Complete example: choosing interaction order with k-fold CV¶
The following example runs 5-fold cross-validation across interaction orders 1 through 4, then picks the order with the highest mean test R^2.
import numpy as np
from epistasis.validate import k_fold
from epistasis.models.linear import EpistasisLinearRegression
# Assume `gpm` is your loaded GenotypePhenotypeMap
rng = np.random.default_rng(0)
results = {}
for order in range(1, 5):
model = EpistasisLinearRegression(order=order, model_type="global")
fold_scores = k_fold(gpm, model, k=5, rng=np.random.default_rng(0))
mean_r2 = float(np.mean(fold_scores))
std_r2 = float(np.std(fold_scores))
results[order] = (mean_r2, std_r2)
print(f"Order {order}: mean R^2 = {mean_r2:.3f} +/- {std_r2:.3f}")
best_order = max(results, key=lambda o: results[o][0])

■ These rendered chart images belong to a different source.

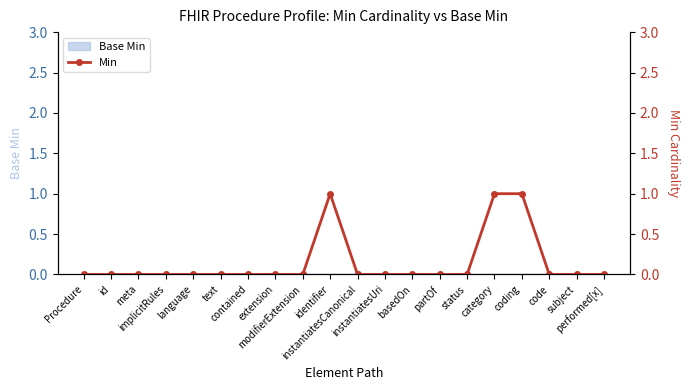

How many values are above zero?

3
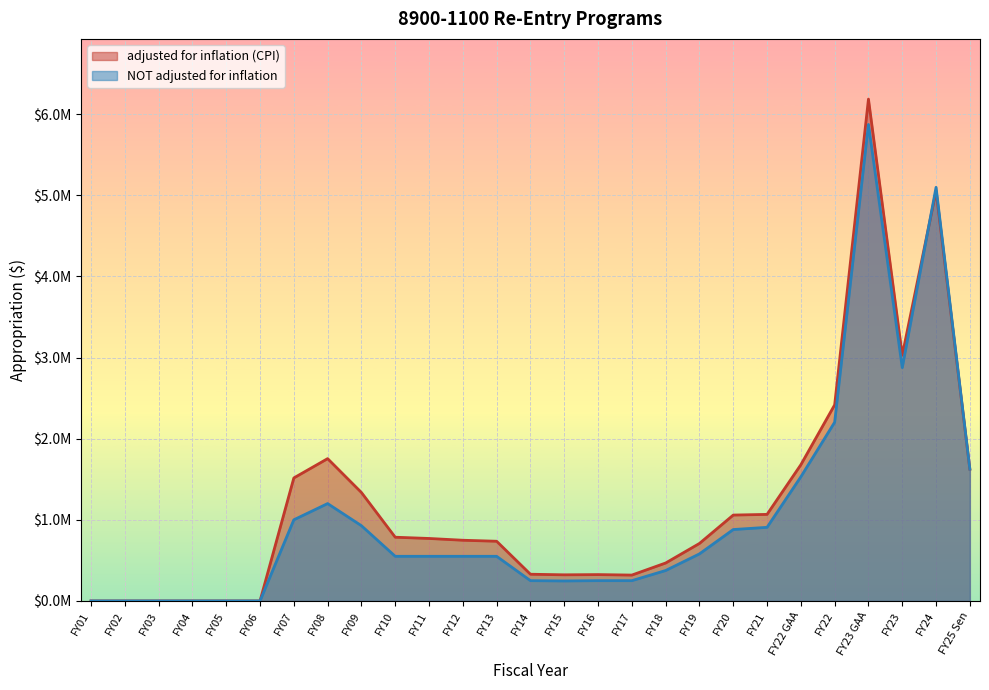

Which series ends up on top after the final intersection of NOT adjusted for inflation and adjusted for inflation (CPI)?

adjusted for inflation (CPI)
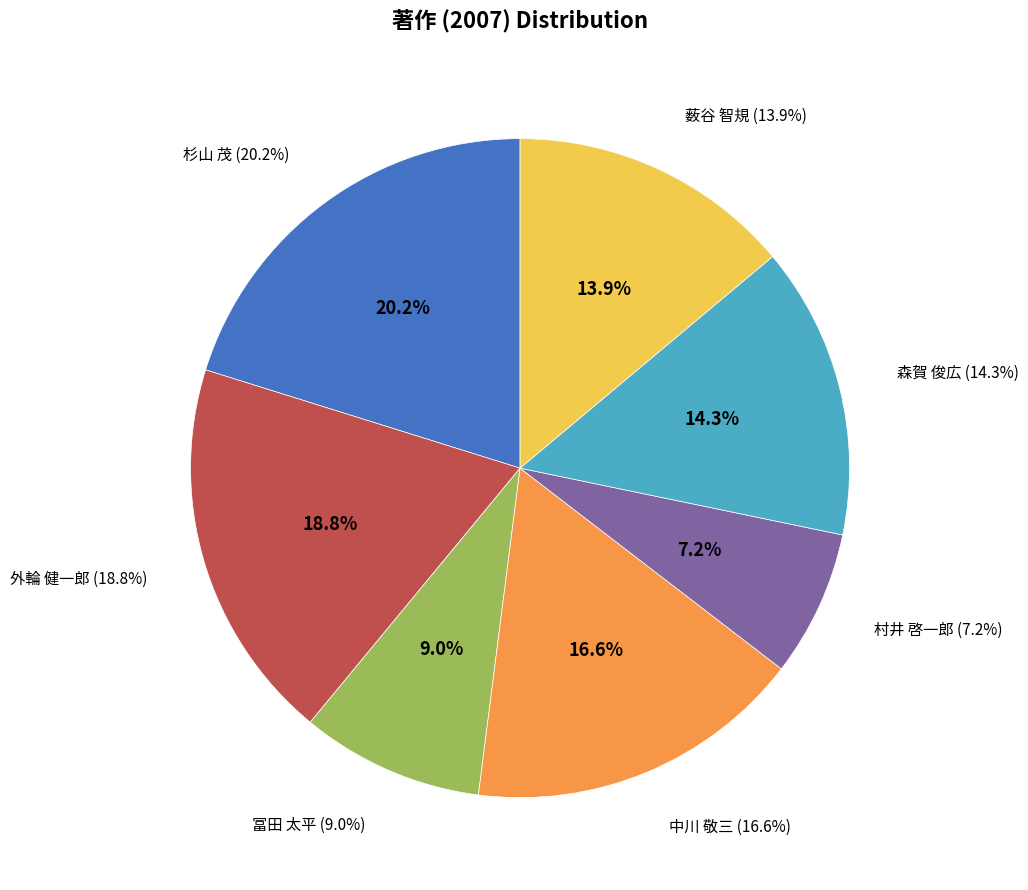

To the nearest percent, what is the difference between the 薮谷 智規 and 冨田 太平 slice percentages?

5%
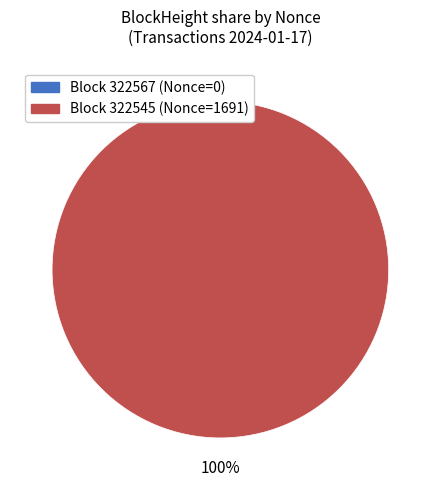

The 322545 slice represents 99% of the pie. True or false?

False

print(f"\nBest order by CV: {best_order}")
Warning
Pass a fresh model instance to each k_fold call. Reusing the same fitted model object will cause the fold evaluation to start from a previously fitted state, which can silently inflate your scores.
Tip
Look for test R^2 that flattens or drops as you increase order. That is the signature of overfitting. A small gap between train R^2 (from holdout) and test R^2 is normal; a large gap at the same order is a sign to apply regularization with EpistasisLasso or EpistasisRidge instead.
Comparing train and test R^2 with holdout¶
To visualize the train-test gap across orders, combine holdout with a simple mean summary:
import numpy as np
from epistasis.validate import holdout
from epistasis.models.linear import EpistasisLinearRegression
for order in range(1, 5):
model = EpistasisLinearRegression(order=order, model_type="global")

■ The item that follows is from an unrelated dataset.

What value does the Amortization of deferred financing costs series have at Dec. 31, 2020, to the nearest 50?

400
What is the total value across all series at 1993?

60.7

train_scores, test_scores = holdout(gpm, model, fraction=0.8, repeat=10, rng=np.random.default_rng(1))
print(
f"Order {order}: "
f"train R^2 = {np.mean(train_scores):.3f}, "
f"test R^2 = {np.mean(test_scores):.3f}"
)
When the train R^2 is high and the test R^2 is considerably lower, the model is memorizing training phenotypes rather than learning transferable epistatic structure.